### Tasks
a – Print the passage from the golf equipment article starting at "Tour players who’d" and ending at "his decision quickly.".
b – Answer these questions using the golf equipment article:
(i) Which company's clubs did Nick Watney switch to?
(ii) What equipment did Russell Henley begin with?
(iii) Where did Paul Casey rank in greens in regulation on the PGA Tour last year?
*** Passage provided ***
Tour players who’d gamed Nike equipment describe the testing and decisionmaking process behind their new sticks
BY: GARRETT JOHNSTON
When Nike announced last August they would no longer produce hard goods, the company’s PGA Tour staffers knew they had some key decisions ahead.
Five-time tour winner Nick Watney, who missed all of last season with a back injury, did not rush the process even though he made his decision quickly.
“I didn’t hit any balls or chips or putts for five months (while injured), which I haven’t done since I took up the game,” says Watney, who learned that Nike would be leaving the equipment industry during his time away. “I didn’t rush it though, once I started hitting balls again but it was an easy transition, pretty seamless. I think it would have been tougher had I been playing.”
His transition to TaylorMade only took a couple days once he tried clubs out in both Southern California and near his home base in Las Vegas. It’s one thing for amateurs to get new golf clubs for Christmas or a birthday, but how does this potentially overwhelming process begin on the PGA Tour level?
Russell Henley began with the golf ball, then the irons and wedges, and lastly the woods.
For Henley, the aesthetics of other clubs outside the Nike family were understandably different and he had to make a visual adjustment.
“I think there’s a little different look over the ball but you’ve just got to give yourself a little bit of time to get used to it,” Henley says. “They’re all great clubs and if you just give your mind some time to adjust then you’ll be fine.”
Henley played Titleist through the fall and is now playing them completely throughout the bag. His fellow Nike staffers are essentially free agents, and as such the choices they’re presented from other companies can be more than one’s ready to digest.
“It’s a lot of fun but it’s actually way more daunting than people think,” Paul Casey says. “The number of variables you’ve got are almost infinite when you think of shafts and head combos, then grips. It’s like those people who figure out how many sandwich combinations there are. You start to add mayonnaise and mustard and pickles into the equation and it gets into probably billions of combinations.”
Casey did, however, find a convenient way to simplify the process at least with his driver.
“I took that Diamana 70x prototype shaft straight out of my Nike, threw it in a TaylorMade head and it works great,” Casey says. And the name of Casey’s son, “Lex,” remains ingrained on the shaft.
Understandably, Casey is taking a slow approach on equipment overhauls, especially with big events on the horizon.
“You don’t want too many variables when your season gets going quickly and before we know it we’re at Augusta and we’ll be in for some serious stuff,” Casey says. “Sometimes the best thing to do is realize, even in golf, that if it ain’t broke don’t fix it.”
Casey showcases that philosophy most by sticking with his old Nike Vapor irons for now. He figures his ranking of second in greens in regulation on the PGA Tour last year was good enough reason to hang on to them longer. But he found inefficiency in his clubhead speed (top 30) and driving distance (54th) last year, thus the change to the 2017 TaylorMade M1 driver and 2016 M1 3-wood.
*** End of Passage provided ***
*** Listed records ***
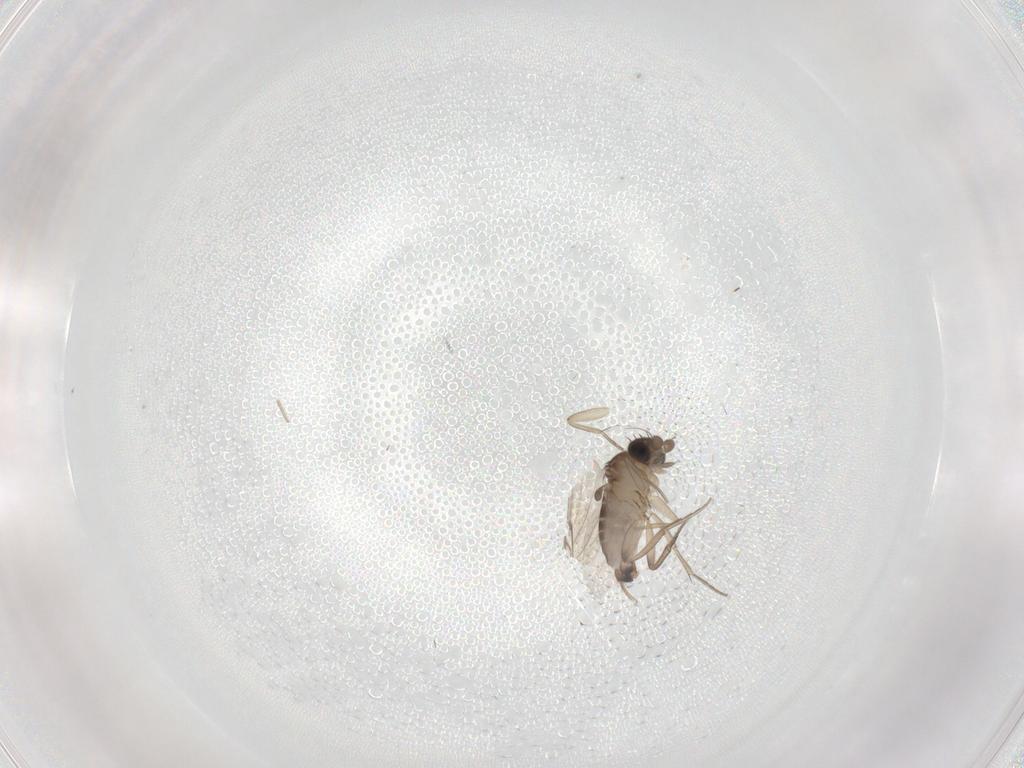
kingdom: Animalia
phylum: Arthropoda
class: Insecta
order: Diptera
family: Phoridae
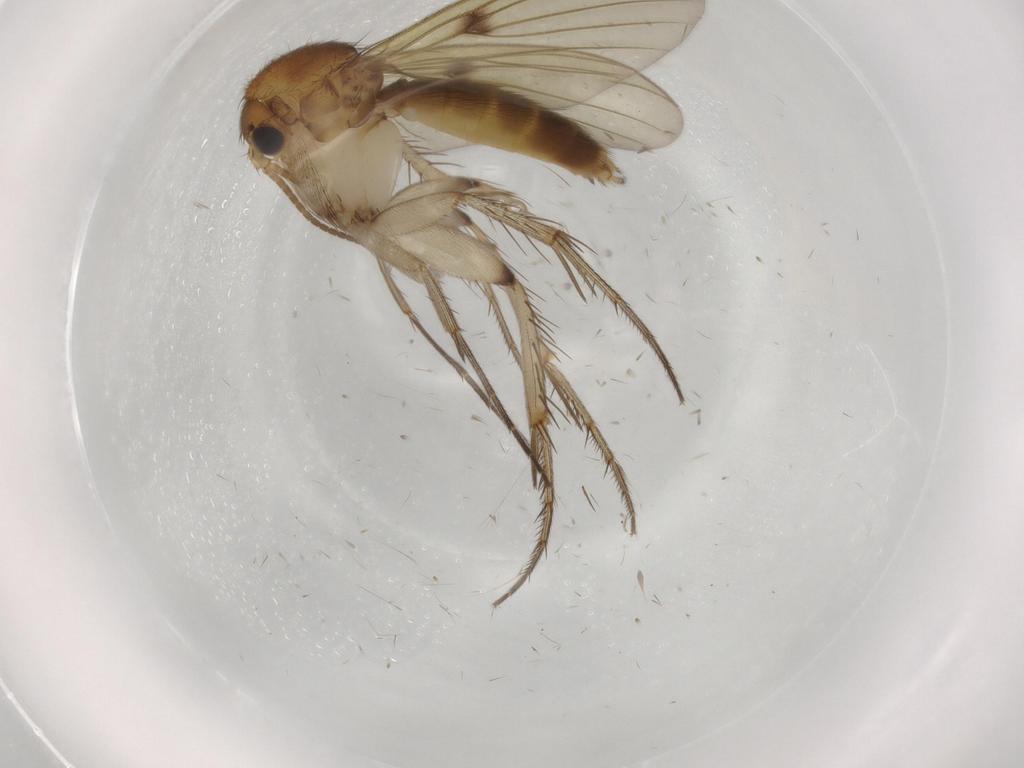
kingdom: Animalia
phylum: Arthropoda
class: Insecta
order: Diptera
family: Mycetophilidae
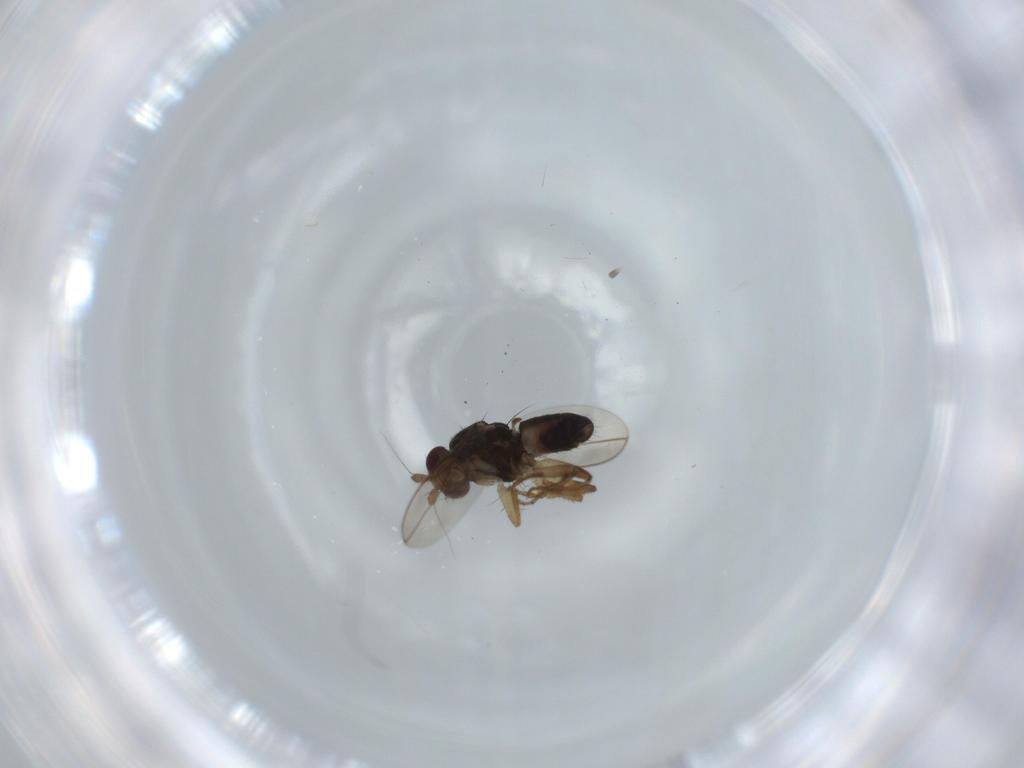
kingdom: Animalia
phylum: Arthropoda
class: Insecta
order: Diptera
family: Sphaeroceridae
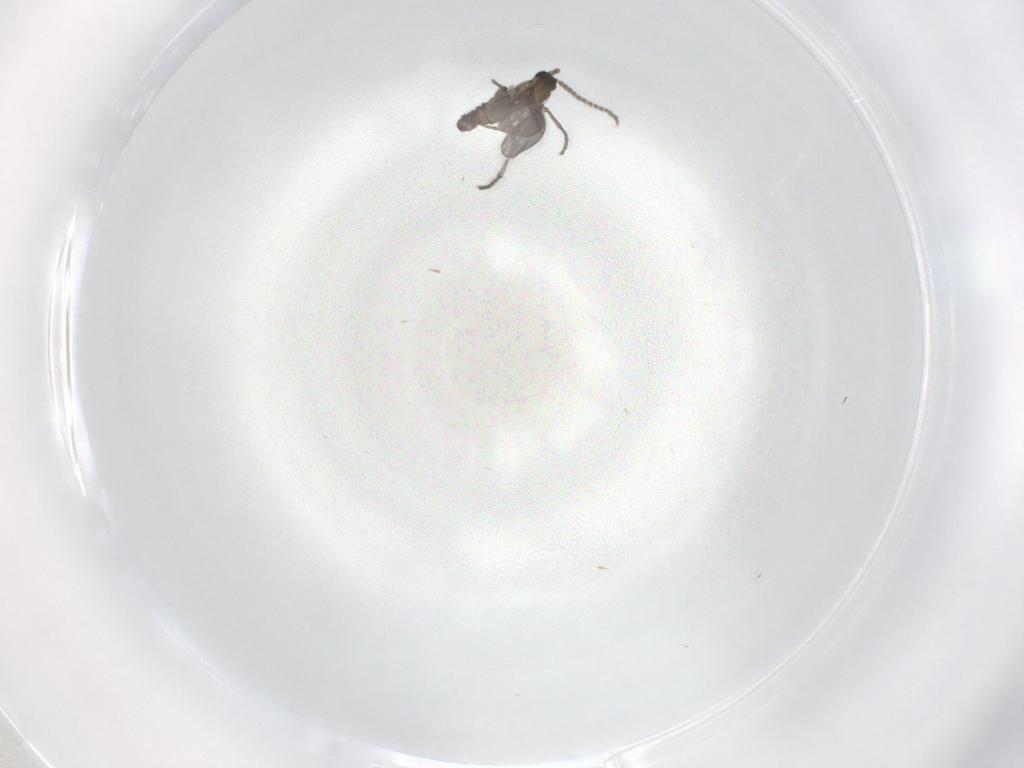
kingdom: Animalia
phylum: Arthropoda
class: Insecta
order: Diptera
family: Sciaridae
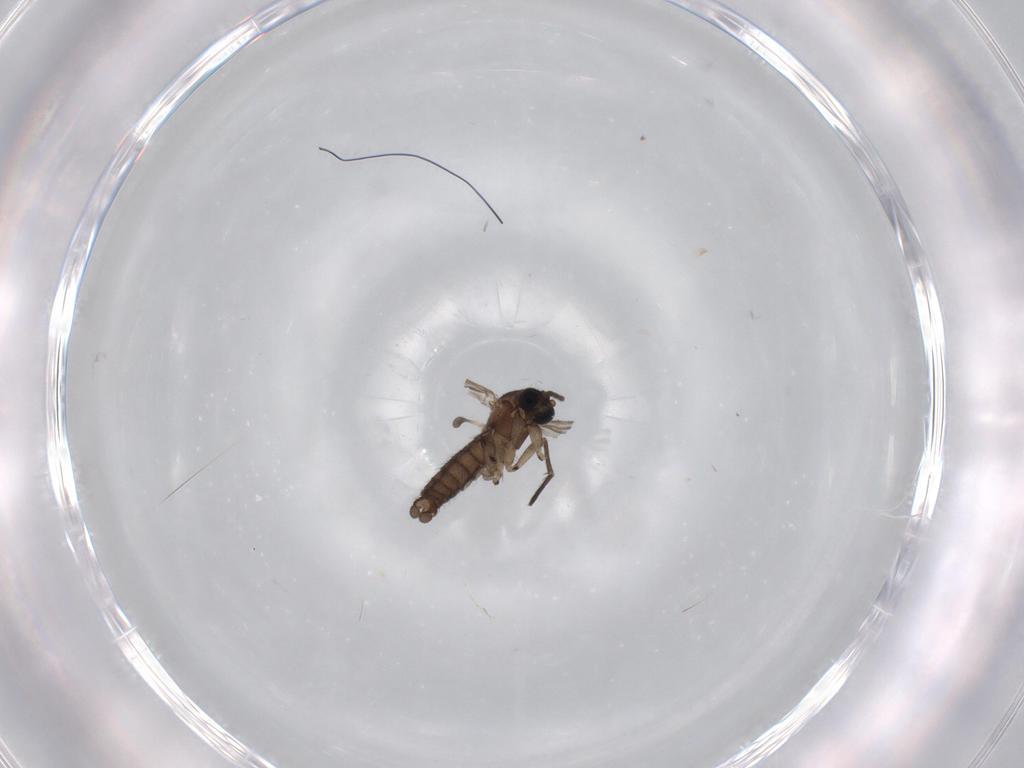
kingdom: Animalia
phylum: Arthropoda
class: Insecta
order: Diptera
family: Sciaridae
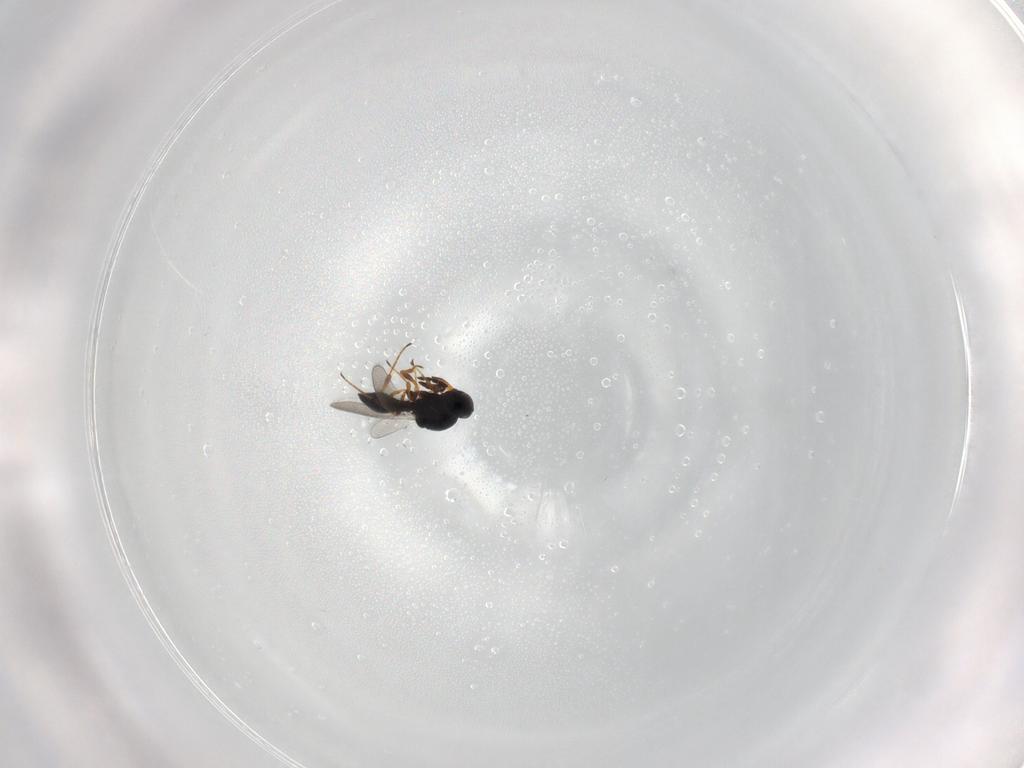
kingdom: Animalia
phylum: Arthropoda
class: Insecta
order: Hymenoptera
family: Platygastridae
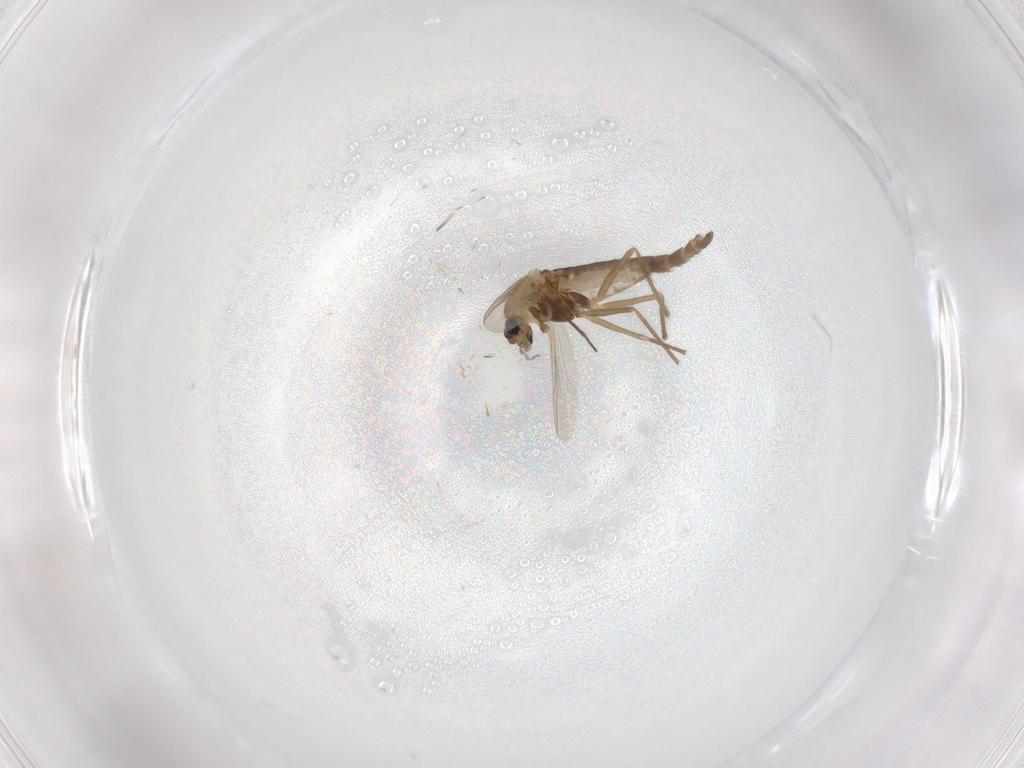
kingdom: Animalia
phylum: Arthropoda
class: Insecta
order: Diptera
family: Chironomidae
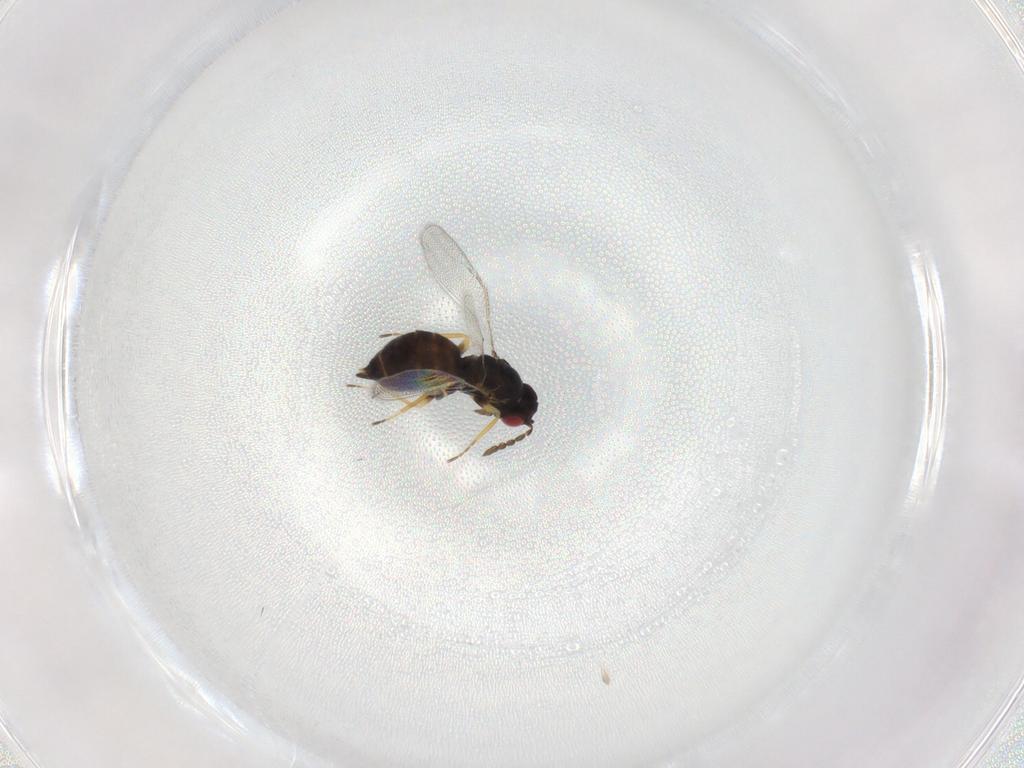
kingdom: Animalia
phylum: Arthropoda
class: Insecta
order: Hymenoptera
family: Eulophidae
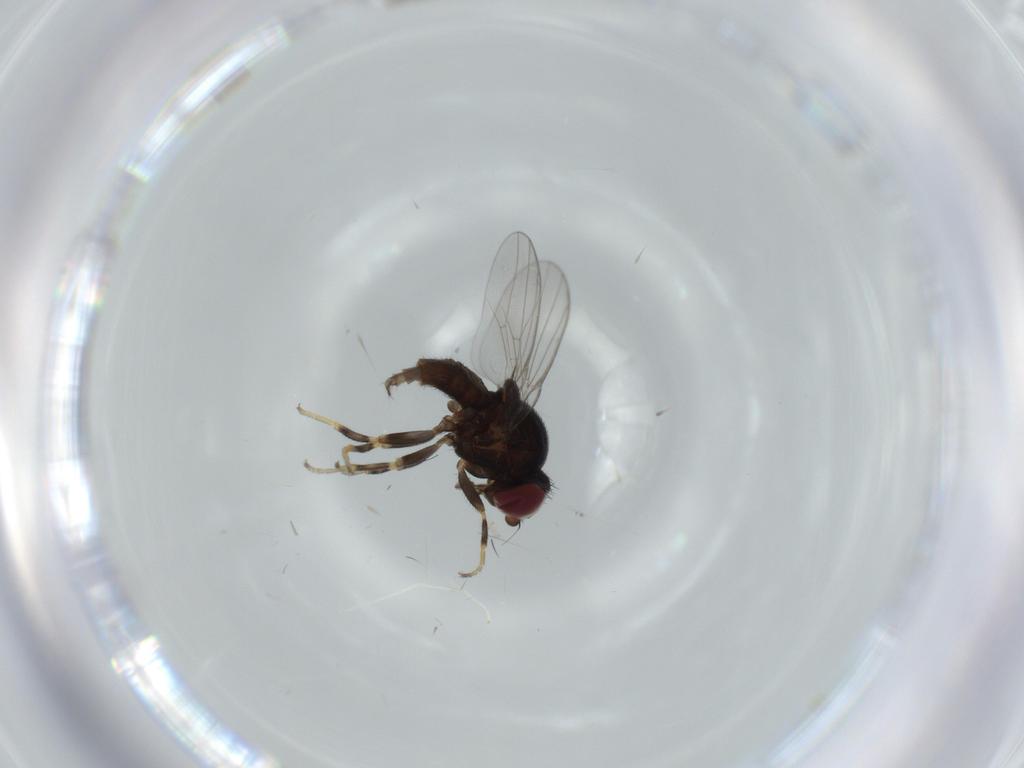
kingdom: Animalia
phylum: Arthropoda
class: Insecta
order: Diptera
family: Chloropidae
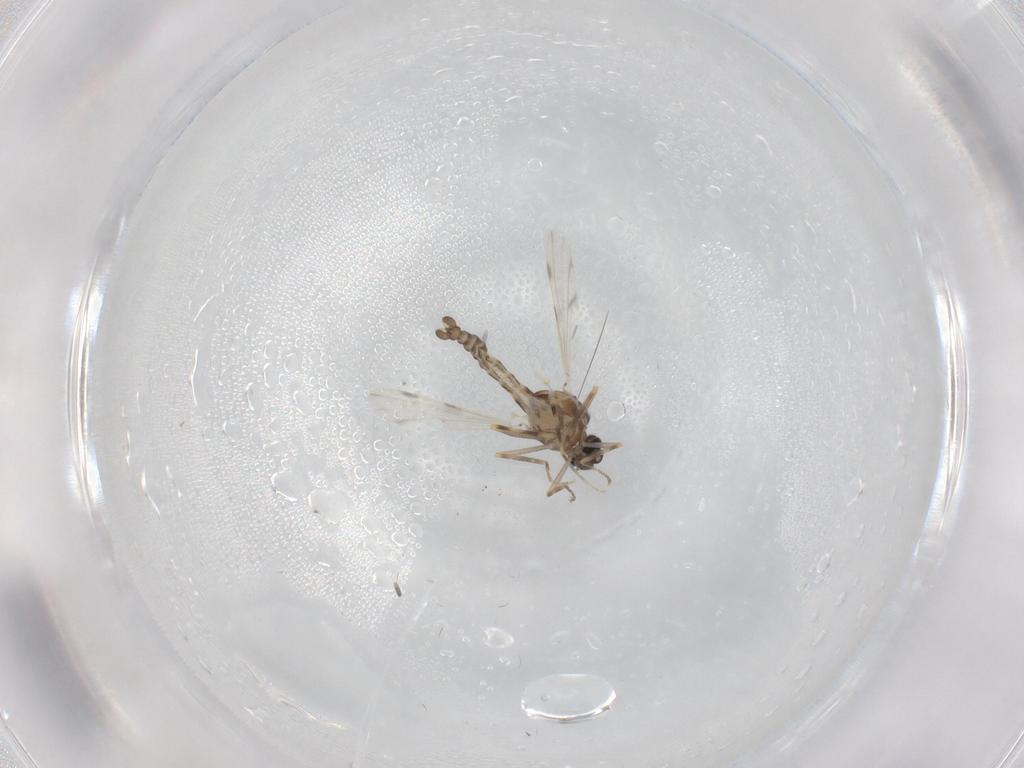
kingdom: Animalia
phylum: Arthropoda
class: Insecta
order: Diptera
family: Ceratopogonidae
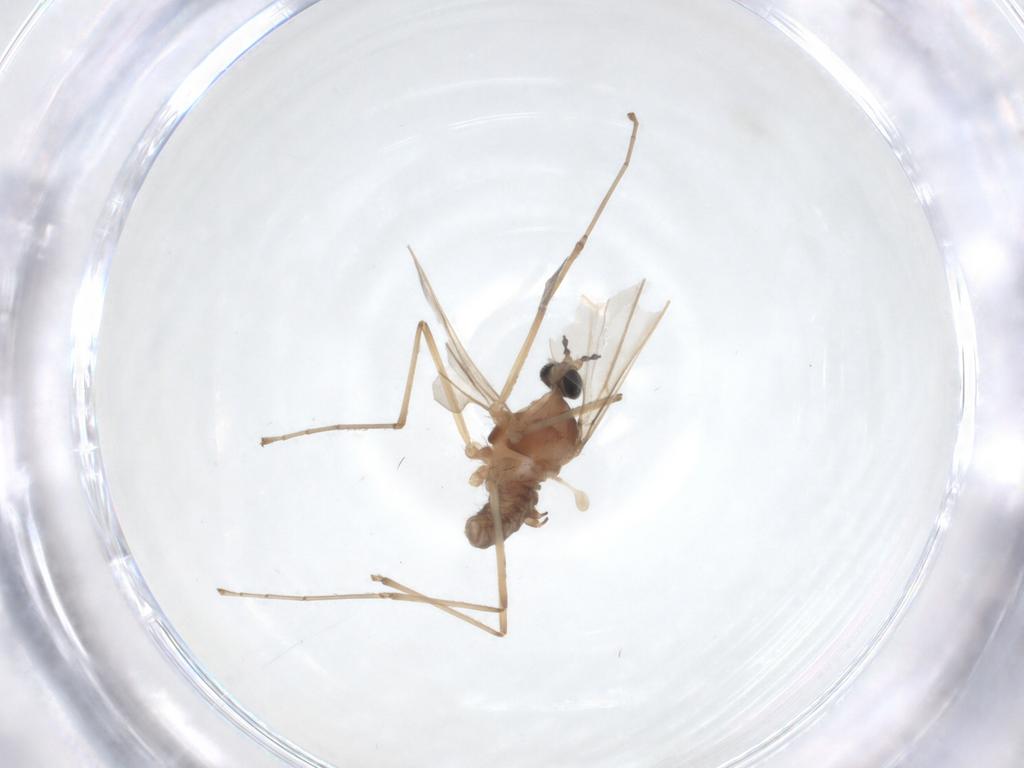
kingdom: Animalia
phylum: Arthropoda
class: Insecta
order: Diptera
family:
*** End of Listed records ***
### Outputs for the tasks
a –
Tour players who’d gamed Nike equipment describe the testing and decisionmaking process behind their new sticks
BY: GARRETT JOHNSTON
When Nike announced last August they would no longer produce hard goods, the company’s PGA Tour staffers knew they had some key decisions ahead.
Five-time tour winner Nick Watney, who missed all of last season with a back injury, did not rush the process even though he made his decision quickly.

b –
(i) TaylorMade
(ii) The golf ball
(iii) Second